The Russian president’s statement about the “NATO legions” fighting in Ukraine has prompted serious howls to erupt all over the world. The masters of that legion have also responded. So let’s check the facts and decide whether or not the Ukrainian army is in fact a legion of NATO.
To begin with, let’s think about what a foreign legion is. For example, the French Foreign Legion is well known. It is subordinate to the Ministry of Defense, is part of the French armed forces, and is financed by French tax money. The enlisted personnel are recruited from volunteers who can be either citizens of France or foreigners who wish to join its ranks. The commanders – the officers – are exclusively French, and as a rule are military-academy graduates.
There are various reasons a foreigner might apply to join the legion. Some want to make money, while others are attracted by the chance of obtaining a French residence permit once their contract has ended. But the main thing to keep in mind is that they all enter the legion of their own free
will. In Ukraine the state assembles the troops, which are recruited by force. The multiple mobilizations (recently the fourth one in the last year was announced), with a five-year prison sentence for draft dodgers, are also of course an effective method, but not one that treats its citizens with much respect. Some men try to avoid their service by escaping abroad as soon as they reach the age of conscription. That’s understandable. Being asked to risk a bullet for the sake of something that is incomprehensible is not a very attractive idea. That is why Vladimir Putin has suggested that Ukrainian citizens who are currently in Russia and are of military age be allowed to extend their stay.
Many people are trying to get out of being called up for duty. Some are trying to come here to Russia and wait things out a while here, and they are right to do this because there, they are simply being sent as cannon fodder to face the bullets.

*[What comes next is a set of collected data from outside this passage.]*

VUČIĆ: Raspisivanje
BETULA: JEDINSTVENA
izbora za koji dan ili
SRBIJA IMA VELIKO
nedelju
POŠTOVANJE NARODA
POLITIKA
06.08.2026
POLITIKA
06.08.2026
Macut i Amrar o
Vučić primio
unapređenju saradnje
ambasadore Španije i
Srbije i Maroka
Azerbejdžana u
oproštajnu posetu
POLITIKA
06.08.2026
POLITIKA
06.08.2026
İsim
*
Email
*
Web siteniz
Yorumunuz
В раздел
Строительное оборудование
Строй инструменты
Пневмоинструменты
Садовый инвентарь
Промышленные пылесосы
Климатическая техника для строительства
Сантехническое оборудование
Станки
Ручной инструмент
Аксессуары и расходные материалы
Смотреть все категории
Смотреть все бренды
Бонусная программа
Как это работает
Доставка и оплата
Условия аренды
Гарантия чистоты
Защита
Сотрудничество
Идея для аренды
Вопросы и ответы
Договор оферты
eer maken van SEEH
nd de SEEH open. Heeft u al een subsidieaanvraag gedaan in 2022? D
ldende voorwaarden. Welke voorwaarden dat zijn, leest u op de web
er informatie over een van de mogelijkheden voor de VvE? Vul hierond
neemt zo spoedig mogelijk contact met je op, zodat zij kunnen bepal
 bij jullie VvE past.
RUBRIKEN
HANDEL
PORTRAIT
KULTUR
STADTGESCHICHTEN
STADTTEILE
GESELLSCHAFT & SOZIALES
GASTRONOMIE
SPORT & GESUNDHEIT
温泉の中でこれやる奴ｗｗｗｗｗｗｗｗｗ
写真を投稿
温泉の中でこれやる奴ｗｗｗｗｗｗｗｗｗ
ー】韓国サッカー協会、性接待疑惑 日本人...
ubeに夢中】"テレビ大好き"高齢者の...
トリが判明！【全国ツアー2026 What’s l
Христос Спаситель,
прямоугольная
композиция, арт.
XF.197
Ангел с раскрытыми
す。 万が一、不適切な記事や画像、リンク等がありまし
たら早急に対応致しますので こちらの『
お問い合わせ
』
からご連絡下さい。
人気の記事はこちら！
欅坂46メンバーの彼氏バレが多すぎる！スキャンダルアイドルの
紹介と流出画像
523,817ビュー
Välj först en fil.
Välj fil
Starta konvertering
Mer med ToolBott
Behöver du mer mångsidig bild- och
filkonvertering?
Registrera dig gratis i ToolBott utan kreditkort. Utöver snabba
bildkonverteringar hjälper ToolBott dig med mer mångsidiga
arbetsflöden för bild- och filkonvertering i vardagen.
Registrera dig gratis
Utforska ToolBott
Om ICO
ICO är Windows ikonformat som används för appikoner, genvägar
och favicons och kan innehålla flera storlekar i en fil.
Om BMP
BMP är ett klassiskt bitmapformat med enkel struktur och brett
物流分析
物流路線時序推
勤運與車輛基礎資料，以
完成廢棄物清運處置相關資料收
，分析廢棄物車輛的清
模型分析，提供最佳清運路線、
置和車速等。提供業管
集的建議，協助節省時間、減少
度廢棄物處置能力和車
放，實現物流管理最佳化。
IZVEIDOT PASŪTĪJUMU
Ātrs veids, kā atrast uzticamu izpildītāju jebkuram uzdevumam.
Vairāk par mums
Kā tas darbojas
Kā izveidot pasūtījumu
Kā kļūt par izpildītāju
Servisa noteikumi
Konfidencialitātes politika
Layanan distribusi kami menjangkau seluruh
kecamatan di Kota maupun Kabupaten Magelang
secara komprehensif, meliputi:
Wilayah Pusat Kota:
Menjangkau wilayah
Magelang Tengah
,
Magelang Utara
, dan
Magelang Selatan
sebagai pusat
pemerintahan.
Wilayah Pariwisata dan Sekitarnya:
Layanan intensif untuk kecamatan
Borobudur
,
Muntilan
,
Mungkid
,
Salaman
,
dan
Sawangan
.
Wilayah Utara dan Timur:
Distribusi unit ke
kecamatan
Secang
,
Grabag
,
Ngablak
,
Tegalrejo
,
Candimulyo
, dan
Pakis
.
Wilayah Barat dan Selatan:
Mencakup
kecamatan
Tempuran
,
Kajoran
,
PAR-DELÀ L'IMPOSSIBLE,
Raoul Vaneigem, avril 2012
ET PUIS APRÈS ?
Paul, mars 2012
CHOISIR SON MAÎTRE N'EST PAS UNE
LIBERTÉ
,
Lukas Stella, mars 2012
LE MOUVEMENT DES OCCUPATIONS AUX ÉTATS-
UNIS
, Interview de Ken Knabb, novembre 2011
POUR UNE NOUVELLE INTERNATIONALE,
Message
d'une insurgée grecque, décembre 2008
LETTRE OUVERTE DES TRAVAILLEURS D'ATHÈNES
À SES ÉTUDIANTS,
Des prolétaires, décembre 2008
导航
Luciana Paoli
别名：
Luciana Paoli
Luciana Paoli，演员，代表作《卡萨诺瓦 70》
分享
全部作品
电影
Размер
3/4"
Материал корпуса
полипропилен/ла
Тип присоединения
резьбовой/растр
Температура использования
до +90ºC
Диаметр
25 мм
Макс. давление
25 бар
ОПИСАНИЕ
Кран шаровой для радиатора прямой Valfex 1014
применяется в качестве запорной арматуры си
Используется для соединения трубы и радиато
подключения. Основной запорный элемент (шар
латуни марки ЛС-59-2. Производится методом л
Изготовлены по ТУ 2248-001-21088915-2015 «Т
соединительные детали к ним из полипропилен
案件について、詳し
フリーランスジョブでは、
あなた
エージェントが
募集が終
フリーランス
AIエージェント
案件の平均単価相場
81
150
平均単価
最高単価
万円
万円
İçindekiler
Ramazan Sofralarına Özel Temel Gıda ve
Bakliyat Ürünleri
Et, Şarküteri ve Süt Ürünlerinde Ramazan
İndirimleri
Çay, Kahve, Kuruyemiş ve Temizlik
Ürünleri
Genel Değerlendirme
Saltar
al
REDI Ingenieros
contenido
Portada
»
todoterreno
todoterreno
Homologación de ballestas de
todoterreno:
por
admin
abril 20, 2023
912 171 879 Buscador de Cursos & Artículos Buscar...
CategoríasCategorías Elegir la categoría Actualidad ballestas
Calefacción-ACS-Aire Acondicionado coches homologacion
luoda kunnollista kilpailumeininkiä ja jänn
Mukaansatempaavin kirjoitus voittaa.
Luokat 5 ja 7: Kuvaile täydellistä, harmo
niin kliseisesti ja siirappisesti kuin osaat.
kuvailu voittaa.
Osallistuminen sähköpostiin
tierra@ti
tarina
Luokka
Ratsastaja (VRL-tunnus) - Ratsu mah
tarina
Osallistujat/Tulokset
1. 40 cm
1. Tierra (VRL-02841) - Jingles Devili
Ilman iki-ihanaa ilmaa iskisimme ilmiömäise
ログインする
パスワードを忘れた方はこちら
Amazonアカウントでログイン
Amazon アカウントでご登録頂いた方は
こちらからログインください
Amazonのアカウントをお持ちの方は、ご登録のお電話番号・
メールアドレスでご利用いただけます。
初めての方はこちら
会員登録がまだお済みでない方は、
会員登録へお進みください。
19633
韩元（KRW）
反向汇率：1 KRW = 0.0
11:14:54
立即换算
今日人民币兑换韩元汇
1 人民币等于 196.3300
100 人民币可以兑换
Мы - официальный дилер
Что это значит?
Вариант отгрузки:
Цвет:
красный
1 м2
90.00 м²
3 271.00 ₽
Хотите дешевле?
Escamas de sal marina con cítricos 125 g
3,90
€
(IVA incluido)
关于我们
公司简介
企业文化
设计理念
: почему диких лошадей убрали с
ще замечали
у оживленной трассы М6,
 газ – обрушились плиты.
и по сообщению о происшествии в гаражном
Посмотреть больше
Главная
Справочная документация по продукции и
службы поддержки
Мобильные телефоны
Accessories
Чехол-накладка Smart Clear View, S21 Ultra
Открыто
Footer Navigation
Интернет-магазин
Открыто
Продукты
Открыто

So essentially, the Foreign Legion is made up of foreigners who are fighting for your country and who are being led by your commanders. But hardly anyone would seriously try to argue that anything like that is happening in Ukraine right now. Not even Jens Stoltenberg, who is not concealing the fact that NATO is providing “practical and political support,” including assistance to the Ukrainian military.
What sort of help is this? Mostly they send military instructors. Even the Americans do not deny that they have military advisers stationed on Ukrainian soil. And they have promised to send more as well.
How should one interpret the fact that a delegation of the US Army Command has been gathering in Kiev the last few days? Political analysts in Kiev are talking about this. There is hope in their voices, because they think the Americans are on their way to help them. Another fact: the commanding general of the US army in Europe, Ben Hodges, was there. And what did he do during his stay? He chatted, handed out some medallions, and told them how to fight. Another fact: the recent video of what happened in Mariupol. What are the British wild geese doing there in Ukrainian army uniforms?
“NATO members are providing Kiev with equipment and gear, and usually no one is trying to hide it. What’s more, the military equipment headed for Ukraine is of Soviet origin. Back in the summer it was announced that NATO had arranged for regular shipments of equipment from Eastern Europe. Officially, all those supplies had been written off the balance sheets long ago, so it’s no financial
sacrifice for NATO. In addition, one should not underestimate the fact that the member states of the alliance actively share intelligence with the Ukrainians. The US, for example, carefully monitors the situation in the Donbass using satellites, and shares this information with Kiev. In this sense, of course, the Ukrainian army is fighting in alliance with the NATO bloc,” notes Igor Korotchenko, editor-in-chief of the journal National Defense.
This is not a new approach – it has been used many times before. “NATO has tried out various models of foreign military forces. There was Georgia, where NATO directly equipped and trained the Georgian army, which turned out to be unfit for combat. There was Afghanistan, where the US and NATO created a “militia” that’s really a semi-criminal organization that terrorizes the local population. And now in Ukraine, we’re seeing a combination of those two models,” claims Alexei Mukhin, the general director of the Center for Political Information.
As usual, NATO claims to be acting out of concern for the future of this “young democracy,” but it isn’t having too much success hiding the true motives behind its actions. After all, the alliance hardly needs to employ foreign legions for a local war in the Donbass. NATO’s goal is to inch up as close as possible to Russia – and that’s been true for a long time. “Ukraine is pretty much following the same path as Georgia. We all know that for many years NATO soldiers trained Georgian soldiers, and the reason why became clear in August 2008. NATO encouraged the Georgian troops at that time, tantalizing the country with vague allusions to membership in the alliance. However, after the failure of the “Georgian operation” near Tskhinvali, it quickly reevaluated its plans. After seeing the ineptitude of the Georgian army and watching its defeats in battle, NATO did not want to accept the country.
Now NATO is vocally awaiting Ukraine with its arms open wide. But as soon as the alliance’s legion fails in its mission in the Donbass, all NATO promises will be certainly forgotten.